# MotorGuide Trolling motor wont work



## topgun15v (Aug 24, 2011)

Fellas,

I just got a 41lb Thrust MotorGuide Trolling motor "Bill Dance" edition Model#BD1241T, and it wont run. They guy who gave it to me with the boat said it ran fine when he moved here 1year ago. I have never worked with electrical/trolling motors very much since this is my first one, however I hooked it up to my truck battery and i made sure it was at least getting power. Also, when I put it into gear (both forward and reverse) the switch made a tiny noise. I know the switch is getting power, but how do you tell if the switch is broke, or if it is the actual motor itself? Any help would be greatly appreciated.

Thanks, Ryan


----------



## Canoeman (Aug 25, 2011)

Does the "prop" spin freely?

i know on my Motorguide 109# thrust there is slight resistance due to the magnets etc.. you might need to tear it down and look for a loose wire.


----------



## topgun15v (Aug 25, 2011)

Yes, the prop does spin freely. I took apart the top and everything seems to be in place. I will take apart the lower tonight and see. Thanks


----------



## TNtroller (Aug 25, 2011)

hand controlled or foot controlled ??


----------



## topgun15v (Aug 31, 2011)

It is Hand controlled.


----------



## linehand (Sep 1, 2011)

topgun15v said:


> Fellas,
> 
> I just got a 41lb Thrust MotorGuide Trolling motor "Bill Dance" edition Model#BD1241T, and it wont run. They guy who gave it to me with the boat said it ran fine when he moved here 1year ago. I have never worked with electrical/trolling motors very much since this is my first one, however I hooked it up to my truck battery and i made sure it was at least getting power. Also, when I put it into gear (both forward and reverse) the switch made a tiny noise. I know the switch is getting power, but how do you tell if the switch is broke, or if it is the actual motor itself? Any help would be greatly appreciated.
> 
> Thanks, Ryan



I would take the cover off and carefully take the switch apart if necessary to inspect the contacts. If contacts r good and all connections r sound then I would remove / inspect armature and inspect brushes.
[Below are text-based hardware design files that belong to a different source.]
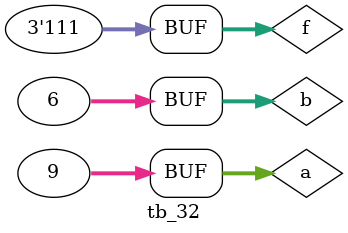
<source format=v>
`timescale 1ns / 1ps


module tb_32();
reg [31:0] a, b;
reg [2:0] f;
wire [31:0] y;
wire z;

initial begin
        a = 0; b = 0; f = 0; 
    #20 a = 4'b1001; b = 4'b0110; f = 3'b000;
    #20 a = 4'b1001; b = 4'b0110; f = 3'b001;
    #20 a = 4'b1001; b = 4'b0110; f = 3'b010;
    #20 a = 4'b1001; b = 4'b0110; f = 3'b011;
    #20 a = 4'b1001; b = 4'b0110; f = 3'b100;
    #20 a = 4'b1001; b = 4'b0110; f = 3'b101;
    #20 a = 4'b1001; b = 4'b0110; f = 3'b110;
    #20 a = 4'b1001; b = 4'b0110; f = 3'b111;
end

alu32 sed(.a(a), .b(b), .f(f), .y(y), .z(z));

endmodule

</source>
Sometimes the little washers / thrust bearings are a pain to get back past the magnets so might have to use a dab of grease.


----------



## cooter brown (Sep 17, 2011)

Open up the top cover and find where the motor leads connect to the circuit board. You may have to make up some jumpers but you can direct wire the battery to the motor leads, bypassing the control circuit board altogether. If the motor works, you know it's the circuit board. Some Motorguide TMs are known for losing boards. I'm not sure about the model you have though. Hope this helps some. 
-Eric


----------



## cali27 (Sep 17, 2011)

Do what it takes to get it working. Then sell it for whatever you can. Replace with a Minn Kota, you will be so much happier!!


----------